Wednesday, December 23, 2015

O Holy Night: Darkness and Light

The church was always dim for the late Mass prelude on Christmas Eve.  Red candles burned in glass lanterns surrounded by pine boughs along the windows, the sanctuary lit only by small warm overhead lights.  We would take a seat towards the front, where we could see, though there was little to see; just to hear.  The organ always played first, a voluntary that started with a single note trill, a call out of the darkness.  There was something about the dimness that made the music even more magical, and I always found myself a little disappointed when they turned up the house lights to begin the service, looking forward to the moment when they'd turn them off again and hand out candles for "Silent Night."

And maybe that dimness, that acknowledgement of the darkness, is why I've always loved the winter solstice.

On a whim, I decided to go to my yoga teacher's solstice workshop, to mark the passing of the the darkest days, to find my body on the mat again.  She runs a class like this one every year, a candlelit affair with live kirtan and lots of savasana.  It's the sort of thing that feels luxurious when you have children at home and cookies to be baked and email to respond to and a thousand other reasons you can't go.

In truth, it had been a long time since I made time for a yoga class in general.  I let life get in the way; I don't get home in time for the evening class; I prioritize time with my children; I tell myself that it's better to get a run in on the weekends and burn some calories than to go sit still and reconnect with myself. None of these are very good excuses.  I could make time if I tried hard enough.

I  signed up online at the very last minute, and drove in the dark past home a different way than I usually go, along back county roads, past farms and small neighborhoods outlined in the pinpricks of Christmas lights.

I was early, not overly so, but enough to make small talk with others who had come for class, women who asked me warmly where I'd been, how my kids were, how work was; who told me that it was good to see me again. It was like coming home, almost, to people who didn't judge me for leaving. Which made it even funnier that when I parted the curtain to enter the studio and set up my mat, my teacher's face appeared on the other side.  "You can't come in," she said, smiling.  "Seriously?" I responded, worried that she was taunting me for missing class for so long.  "Yes, seriously!" she said, face still laughing, pulling the curtains closed behind her.  I returned to the bright chatter, waiting for her to tell us to come in, wondering what could be waiting on the other side.

DATASET ENTRIES>
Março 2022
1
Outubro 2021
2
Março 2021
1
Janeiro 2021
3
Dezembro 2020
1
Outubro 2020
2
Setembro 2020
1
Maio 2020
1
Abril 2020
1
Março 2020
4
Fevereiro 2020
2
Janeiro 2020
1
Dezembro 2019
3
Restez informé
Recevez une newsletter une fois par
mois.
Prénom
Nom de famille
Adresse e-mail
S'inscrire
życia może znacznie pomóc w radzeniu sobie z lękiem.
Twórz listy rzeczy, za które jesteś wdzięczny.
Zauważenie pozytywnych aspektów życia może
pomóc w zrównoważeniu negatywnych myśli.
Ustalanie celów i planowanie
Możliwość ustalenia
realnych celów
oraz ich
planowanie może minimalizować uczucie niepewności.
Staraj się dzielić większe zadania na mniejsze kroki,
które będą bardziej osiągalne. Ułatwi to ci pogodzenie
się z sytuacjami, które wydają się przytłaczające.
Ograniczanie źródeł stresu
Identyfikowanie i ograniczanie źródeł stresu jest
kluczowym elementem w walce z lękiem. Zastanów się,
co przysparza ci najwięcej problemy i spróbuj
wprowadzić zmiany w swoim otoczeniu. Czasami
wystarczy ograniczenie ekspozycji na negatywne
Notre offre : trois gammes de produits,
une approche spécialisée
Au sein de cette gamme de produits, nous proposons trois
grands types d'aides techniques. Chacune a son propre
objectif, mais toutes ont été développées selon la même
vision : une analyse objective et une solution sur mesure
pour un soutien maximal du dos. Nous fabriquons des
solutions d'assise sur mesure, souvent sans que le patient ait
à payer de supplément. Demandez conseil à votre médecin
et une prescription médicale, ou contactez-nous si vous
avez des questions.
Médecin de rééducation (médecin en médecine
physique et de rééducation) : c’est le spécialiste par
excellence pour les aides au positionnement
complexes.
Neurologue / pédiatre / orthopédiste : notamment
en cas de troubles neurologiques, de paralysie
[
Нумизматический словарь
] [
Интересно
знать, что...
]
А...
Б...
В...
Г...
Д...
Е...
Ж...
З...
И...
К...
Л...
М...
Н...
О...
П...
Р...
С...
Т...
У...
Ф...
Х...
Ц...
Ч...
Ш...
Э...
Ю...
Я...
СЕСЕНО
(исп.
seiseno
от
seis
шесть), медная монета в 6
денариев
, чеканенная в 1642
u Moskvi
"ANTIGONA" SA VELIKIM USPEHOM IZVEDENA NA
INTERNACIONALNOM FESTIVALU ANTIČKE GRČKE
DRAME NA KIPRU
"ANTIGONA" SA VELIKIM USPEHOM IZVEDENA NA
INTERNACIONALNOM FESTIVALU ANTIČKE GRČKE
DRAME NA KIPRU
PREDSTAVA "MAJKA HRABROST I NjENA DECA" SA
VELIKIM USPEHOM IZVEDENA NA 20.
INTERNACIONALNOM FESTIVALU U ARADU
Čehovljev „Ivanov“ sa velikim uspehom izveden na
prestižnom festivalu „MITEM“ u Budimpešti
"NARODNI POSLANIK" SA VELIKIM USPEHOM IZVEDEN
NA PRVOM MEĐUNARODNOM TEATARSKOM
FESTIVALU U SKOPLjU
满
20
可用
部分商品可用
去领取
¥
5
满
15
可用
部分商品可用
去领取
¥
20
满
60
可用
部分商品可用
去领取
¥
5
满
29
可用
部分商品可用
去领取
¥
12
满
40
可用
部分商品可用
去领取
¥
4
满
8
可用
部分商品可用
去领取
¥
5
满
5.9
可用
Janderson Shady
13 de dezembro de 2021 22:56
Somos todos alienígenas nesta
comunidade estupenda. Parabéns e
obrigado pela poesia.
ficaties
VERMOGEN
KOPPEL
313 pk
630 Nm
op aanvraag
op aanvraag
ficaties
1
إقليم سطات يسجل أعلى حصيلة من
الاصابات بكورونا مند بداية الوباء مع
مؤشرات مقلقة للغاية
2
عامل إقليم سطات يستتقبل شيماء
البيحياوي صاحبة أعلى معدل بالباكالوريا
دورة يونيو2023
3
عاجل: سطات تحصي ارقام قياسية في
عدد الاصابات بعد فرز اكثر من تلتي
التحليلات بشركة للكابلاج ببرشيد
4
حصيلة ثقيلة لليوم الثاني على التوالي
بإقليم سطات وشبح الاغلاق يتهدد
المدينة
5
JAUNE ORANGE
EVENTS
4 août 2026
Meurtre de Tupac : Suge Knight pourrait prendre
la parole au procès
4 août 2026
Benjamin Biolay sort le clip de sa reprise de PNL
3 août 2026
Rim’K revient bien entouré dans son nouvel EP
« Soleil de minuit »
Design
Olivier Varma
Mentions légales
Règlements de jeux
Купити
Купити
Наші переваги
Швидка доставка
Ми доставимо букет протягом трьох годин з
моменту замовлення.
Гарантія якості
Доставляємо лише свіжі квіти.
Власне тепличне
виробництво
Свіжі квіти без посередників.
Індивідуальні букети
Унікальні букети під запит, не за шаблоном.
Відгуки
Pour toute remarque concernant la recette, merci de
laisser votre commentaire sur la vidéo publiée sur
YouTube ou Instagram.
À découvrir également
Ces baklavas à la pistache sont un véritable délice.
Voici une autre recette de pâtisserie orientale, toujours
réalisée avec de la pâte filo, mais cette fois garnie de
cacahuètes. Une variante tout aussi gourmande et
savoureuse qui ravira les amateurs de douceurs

THE PROBLEM>
Could you print the part of the solstice essay between "On a whim, I" and "tried hard enough.", inclusive, word for word?

RESULT OF THE EXERCISE>
On a whim, I decided to go to my yoga teacher's solstice workshop, to mark the passing of the the darkest days, to find my body on the mat again.  She runs a class like this one every year, a candlelit affair with live kirtan and lots of savasana.  It's the sort of thing that feels luxurious when you have children at home and cookies to be baked and email to respond to and a thousand other reasons you can't go.

In truth, it had been a long time since I made time for a yoga class in general.  I let life get in the way; I don't get home in time for the evening class; I prioritize time with my children; I tell myself that it's better to get a run in on the weekends and burn some calories than to go sit still and reconnect with myself. None of these are very good excuses.  I could make time if I tried hard enough.